If you need to preserve that exact sort, you might want to add a field in the DB for that value. And populate it with appropriate values or set up a trigger on the DB to populate it for you automatically.
This can speed up the order by:
CREATE INDEX namefull ON server (namefirst,namelast);
if you do ORDER BY (server.namefirst, server.namelast) instead of ORDER BY servername, which should produce the same output.
You can also create indexes on each table on any field you are left joining, that can improve the performance of your query too.
When you write,
where date_affidavit_filed is not null and date_affidavit_filed !=''
you practically are selecting most of the rows. Or at least so many that it is not worthwhile to run through the indexing. The query planner sees that there is an index involving date_affidavit_filed, but decides not to use it and go with the WHERE clause, which only involves date_affidavit_filed; so we know it's not a key issue, it must be a cardinality issue.
| 1 | SIMPLE | job | ALL | date_affidavit_filed | NULL | NULL | NULL | 365212 | Using where; Using temporary; Using filesort |
You can try optimizing this by creating an index on
date_affidavit_filed, kase_id, server_id
in that order.

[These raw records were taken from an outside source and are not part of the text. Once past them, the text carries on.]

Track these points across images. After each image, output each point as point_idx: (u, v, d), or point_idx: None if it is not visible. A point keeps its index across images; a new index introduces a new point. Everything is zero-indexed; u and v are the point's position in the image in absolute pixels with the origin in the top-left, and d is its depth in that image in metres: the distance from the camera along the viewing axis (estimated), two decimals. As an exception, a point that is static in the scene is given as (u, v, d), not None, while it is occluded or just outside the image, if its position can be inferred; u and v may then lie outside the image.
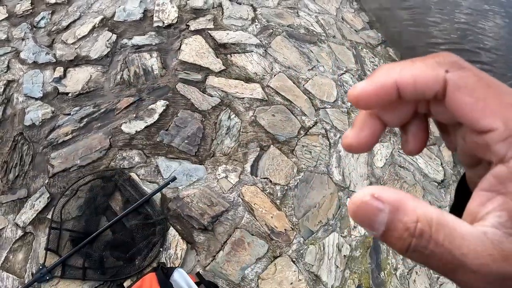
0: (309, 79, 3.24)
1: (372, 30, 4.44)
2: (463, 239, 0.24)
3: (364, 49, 3.99)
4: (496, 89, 0.27)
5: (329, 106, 3.11)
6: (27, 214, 2.31)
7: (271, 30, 3.53)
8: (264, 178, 2.50)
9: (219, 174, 2.46)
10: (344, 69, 3.54)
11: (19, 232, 2.27)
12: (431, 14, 5.12)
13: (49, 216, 2.28)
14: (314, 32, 3.77)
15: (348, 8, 4.64)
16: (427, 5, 5.26)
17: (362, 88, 0.30)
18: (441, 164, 3.24)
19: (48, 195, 2.36)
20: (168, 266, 2.17)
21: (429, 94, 0.28)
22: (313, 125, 2.91)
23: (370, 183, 2.76)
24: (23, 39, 3.13)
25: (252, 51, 3.25)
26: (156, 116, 2.68)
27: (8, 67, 2.95)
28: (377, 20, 4.75)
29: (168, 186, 2.35)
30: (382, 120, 0.32)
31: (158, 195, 2.35)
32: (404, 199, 0.26)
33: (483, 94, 0.27)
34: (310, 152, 2.72)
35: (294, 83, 3.14)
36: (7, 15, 3.34)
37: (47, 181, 2.43)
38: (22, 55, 3.02)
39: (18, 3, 3.43)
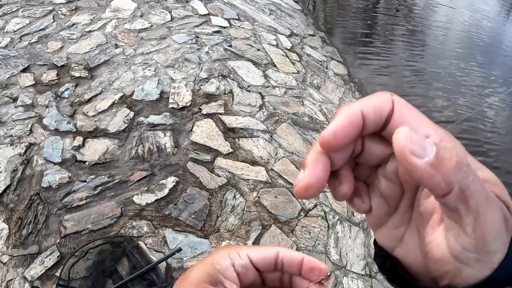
0: (311, 166, 3.82)
1: (373, 120, 5.14)
2: None
3: (365, 139, 4.64)
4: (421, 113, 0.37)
5: (329, 190, 3.64)
6: (36, 270, 2.76)
7: (277, 117, 4.18)
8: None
9: (222, 249, 2.96)
10: (345, 158, 4.13)
11: (27, 286, 2.68)
12: (434, 104, 5.94)
13: (58, 274, 2.73)
14: (318, 120, 4.41)
15: (351, 98, 5.37)
16: (428, 94, 6.10)
17: (335, 126, 0.36)
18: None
19: (59, 253, 2.82)
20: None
21: (385, 113, 0.36)
22: (313, 208, 3.42)
23: (367, 263, 3.23)
24: (47, 107, 3.78)
25: (259, 136, 3.87)
26: (166, 191, 3.23)
27: (31, 131, 3.56)
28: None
29: (174, 256, 2.83)
30: (331, 159, 0.38)
31: (164, 264, 2.82)
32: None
33: (416, 112, 0.36)
34: (309, 232, 3.22)
35: (296, 167, 3.70)
36: (33, 82, 4.03)
37: (58, 240, 2.90)
38: (45, 121, 3.64)
39: (45, 73, 4.14)
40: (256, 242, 3.04)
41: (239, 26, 5.70)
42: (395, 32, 8.42)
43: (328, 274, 0.51)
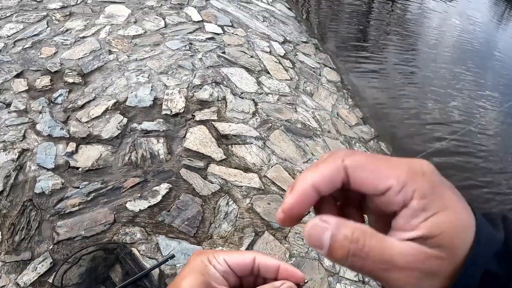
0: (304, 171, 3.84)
1: (365, 126, 5.20)
2: (392, 244, 0.38)
3: (357, 144, 4.69)
4: (383, 158, 0.40)
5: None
6: (28, 276, 2.76)
7: (270, 124, 4.21)
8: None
9: (215, 255, 2.98)
10: (338, 164, 4.16)
11: (19, 292, 2.72)
12: (425, 109, 6.00)
13: (50, 280, 2.73)
14: (310, 127, 4.45)
15: (343, 105, 5.43)
16: (421, 101, 6.17)
17: (288, 204, 0.43)
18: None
19: (51, 260, 2.83)
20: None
21: (338, 182, 0.41)
22: (306, 214, 3.45)
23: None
24: (40, 112, 3.79)
25: (252, 143, 3.90)
26: (159, 198, 3.25)
27: (24, 136, 3.56)
28: (371, 116, 5.54)
29: (167, 263, 2.85)
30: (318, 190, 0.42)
31: (157, 270, 2.83)
32: (344, 220, 0.40)
33: (374, 166, 0.39)
34: (303, 239, 3.23)
35: (289, 174, 3.74)
36: (27, 87, 4.05)
37: (51, 247, 2.91)
38: (38, 127, 3.65)
39: (39, 78, 4.15)
40: (249, 248, 3.05)
41: (232, 33, 5.73)
42: (387, 38, 8.51)
43: (305, 281, 0.54)
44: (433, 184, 0.38)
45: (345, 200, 0.48)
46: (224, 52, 5.14)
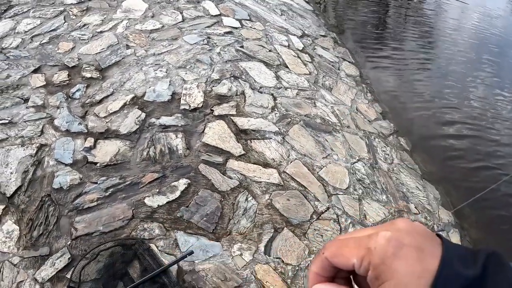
0: (323, 166, 3.79)
1: (384, 121, 5.12)
2: None
3: (377, 139, 4.61)
4: (351, 239, 0.51)
5: (342, 193, 3.61)
6: (46, 271, 2.75)
7: (289, 119, 4.16)
8: (277, 258, 2.96)
9: (234, 252, 2.94)
10: (357, 158, 4.08)
11: (37, 287, 2.71)
12: (444, 105, 5.90)
13: (68, 276, 2.72)
14: (330, 122, 4.39)
15: (363, 99, 5.35)
16: (440, 96, 6.06)
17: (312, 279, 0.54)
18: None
19: (69, 255, 2.82)
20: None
21: (328, 267, 0.53)
22: (326, 210, 3.39)
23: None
24: (58, 107, 3.78)
25: (271, 138, 3.85)
26: (178, 193, 3.22)
27: (42, 132, 3.56)
28: (390, 111, 5.46)
29: (185, 259, 2.82)
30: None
31: (175, 266, 2.80)
32: (336, 286, 0.53)
33: (342, 251, 0.51)
34: (322, 235, 3.19)
35: (309, 170, 3.69)
36: (45, 83, 4.05)
37: (69, 242, 2.90)
38: (56, 122, 3.64)
39: (56, 73, 4.15)
40: (269, 245, 3.01)
41: (250, 27, 5.68)
42: (406, 30, 8.39)
43: None
44: (383, 257, 0.46)
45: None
46: (242, 46, 5.09)
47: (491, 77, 6.95)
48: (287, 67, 5.06)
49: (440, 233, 0.59)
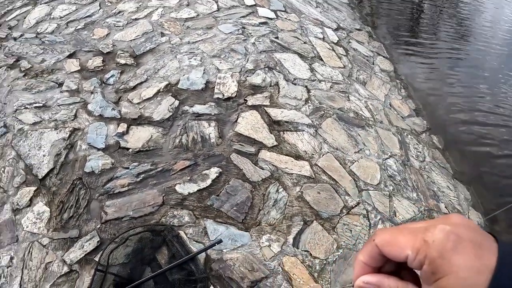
0: (355, 161, 3.72)
1: (418, 117, 5.01)
2: None
3: (409, 136, 4.51)
4: (405, 229, 0.50)
5: (372, 189, 3.54)
6: (75, 253, 2.77)
7: (323, 112, 4.09)
8: (305, 251, 2.92)
9: (262, 242, 2.90)
10: (389, 154, 4.02)
11: (65, 269, 2.70)
12: (479, 106, 5.74)
13: (96, 259, 2.73)
14: (363, 117, 4.32)
15: (396, 95, 5.25)
16: (475, 96, 5.91)
17: (355, 277, 0.55)
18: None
19: (99, 239, 2.83)
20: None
21: (376, 256, 0.53)
22: (356, 205, 3.33)
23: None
24: (92, 93, 3.81)
25: (304, 130, 3.79)
26: (209, 181, 3.20)
27: (76, 116, 3.59)
28: (423, 108, 5.35)
29: (213, 247, 2.80)
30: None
31: (203, 254, 2.78)
32: (388, 276, 0.52)
33: (396, 239, 0.50)
34: (351, 230, 3.13)
35: (340, 163, 3.63)
36: (79, 68, 4.08)
37: (99, 226, 2.91)
38: (89, 107, 3.67)
39: (91, 59, 4.18)
40: (297, 237, 2.97)
41: (285, 18, 5.62)
42: (441, 26, 8.20)
43: None
44: (442, 250, 0.45)
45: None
46: (277, 37, 5.03)
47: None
48: (321, 59, 4.98)
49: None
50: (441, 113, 5.51)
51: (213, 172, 3.25)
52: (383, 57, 6.19)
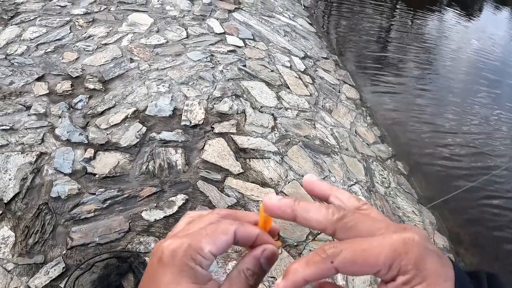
0: (321, 189, 3.84)
1: (383, 144, 5.21)
2: None
3: (375, 162, 4.68)
4: (368, 241, 0.48)
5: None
6: (40, 279, 2.77)
7: (289, 140, 4.22)
8: (271, 277, 3.01)
9: (229, 269, 2.97)
10: (354, 181, 4.14)
11: (30, 296, 2.74)
12: (442, 130, 6.01)
13: (62, 285, 2.75)
14: (329, 144, 4.46)
15: (362, 123, 5.44)
16: (438, 121, 6.18)
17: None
18: None
19: (64, 265, 2.84)
20: None
21: (328, 276, 0.50)
22: (321, 232, 3.43)
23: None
24: (60, 117, 3.85)
25: (270, 158, 3.90)
26: (175, 208, 3.26)
27: (43, 140, 3.62)
28: (388, 135, 5.57)
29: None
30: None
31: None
32: None
33: (362, 257, 0.46)
34: (317, 257, 3.23)
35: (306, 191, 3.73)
36: (48, 91, 4.12)
37: (64, 252, 2.93)
38: (57, 131, 3.70)
39: (60, 83, 4.23)
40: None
41: (254, 46, 5.79)
42: (406, 55, 8.52)
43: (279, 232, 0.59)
44: (415, 260, 0.45)
45: None
46: (245, 65, 5.18)
47: (490, 102, 7.09)
48: (288, 87, 5.15)
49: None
50: (405, 139, 5.73)
51: (180, 199, 3.32)
52: (349, 85, 6.41)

How many rows are returned by the query?
You are selecting everything that isn't empty really.
That really means everything.
I don't know how many rows of data you have have but it's a lot to go through.
Try narrowing your query to a date range or specific client.
If you really need everything, don't output it one row after a time, but build up a big string in the software you use to output with all formatting, and then when you're finished looping through the results and you have constructed the data you wish to output you can output them in one big go.
You could also use paging.
Just add limit 0,30 on page 1, limit 30,30 on page two, etc.. and let the end user walk through the pages.